15.2. Employees with disabilities may not be refused membership of a benefit scheme only because they have a disability.
15.3. To increase job security for employees who have disabilities and to reduce the costs of benefit schemes, designated employers should investigate and, if practicable, offer benefit schemes that reasonably accommodate persons with disabilities. These include:
(i) vocational rehabilitation, training and temporary income replacement benefits for employees who, because of illness or injury, cannot work for an extended period, and
(ii) financial compensation for employees who because of a disability are able to continue to work but at lower levels of pay than they enjoyed before becoming disabled.
16. EMPLOYMENT EQUITY PLANNING IN RESPECT OF PEOPLE WITH DISABILITIES
16.1. The Code of Good Practice for the Preparation, Implementation and Monitoring of Employment Equity Plans provides guidelines to employers and employees. This Code spells out additional measures to ensure that people with disabilities who are suitably qualified for a job can enjoy equal opportunities and are equitably represented in the workforce.

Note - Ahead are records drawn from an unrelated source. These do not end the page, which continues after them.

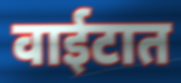
वाईटातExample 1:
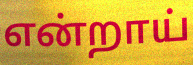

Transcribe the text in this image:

என்றாய்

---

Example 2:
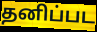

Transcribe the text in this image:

தனிப்பட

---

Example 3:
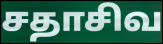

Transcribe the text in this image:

சதாசிவ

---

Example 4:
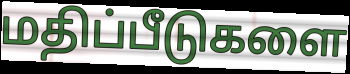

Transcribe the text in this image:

மதிப்பீடுகளை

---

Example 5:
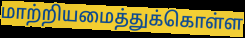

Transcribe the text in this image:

மாற்றியமைத்துக்கொள்ள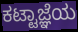
ಕಟ್ಟಾಜ್ಞೆಯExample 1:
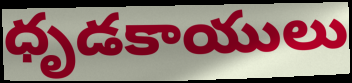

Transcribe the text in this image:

ధృడకాయులు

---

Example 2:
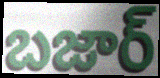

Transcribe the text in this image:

బజార్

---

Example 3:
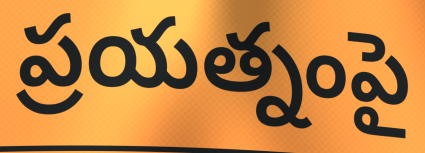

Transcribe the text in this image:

ప్రయత్నంపై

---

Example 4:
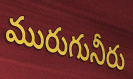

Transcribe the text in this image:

మురుగునీరు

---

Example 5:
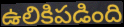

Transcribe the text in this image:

ఉలికిపడింది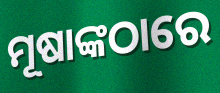
ମୂଷାଙ୍କଠାରେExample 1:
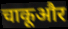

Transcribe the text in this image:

चाकूऔर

16.2. When designated employers are consulting in terms of Section 16 of the Act, they should use the opportunity to heighten the awareness of their employees of the value and importance of recruiting and retaining employees who have disabilities.
16.3. When an employer facilitates the establishment of a consultative forum in terms of Section 16 (1) (a) and (b) of the Act, the employer should take specific steps to promote the representation of employees with different disabilities in the forum.

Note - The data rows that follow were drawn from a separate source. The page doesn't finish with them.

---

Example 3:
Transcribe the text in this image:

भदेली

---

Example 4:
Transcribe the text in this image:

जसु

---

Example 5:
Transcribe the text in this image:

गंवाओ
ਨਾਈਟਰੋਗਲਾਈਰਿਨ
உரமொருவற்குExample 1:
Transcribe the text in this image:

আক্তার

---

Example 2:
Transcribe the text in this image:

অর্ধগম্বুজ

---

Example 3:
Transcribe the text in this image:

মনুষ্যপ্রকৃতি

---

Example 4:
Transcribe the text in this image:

16.4. If people with disabilities are under-represented in all occupational levels and categories in the workplace, the employer could seek guidance from organisations that represent people with disabilities or relevant experts, for example in vocational rehabilitation and occupational therapy.
16.5. When designated employers are compiling their workplace profile in terms of Section 19 of the Act, employees with disabilities may choose to either:
(i) identify their disability themselves; or
(ii) disclose their disability to their employer as long as their identity is kept confidential.
16.6. The workplace profile should include any employees who are not in active employment; for example employees who are receiving total or partial income replacement benefits while recovering from illness or disability.
16.7. When designated employers are setting targets, they should aim to recruit and promote people with disabilities at all occupational levels, as people with disabilities are often employed in low status work and tend to be promoted less often than employees without disabilities.
16.8. If employees with disabilities are concentrated in particular occupational categories, the employer should consider if its criteria for selection or performance standards could be adapted to facilitate employees with disabilities being employed in different categories.
16.7. Employers should regularly evaluate the relationship between employees and the working environment and where necessary provide appropriate programmes to prevent injury, illness and disability and promote health at work.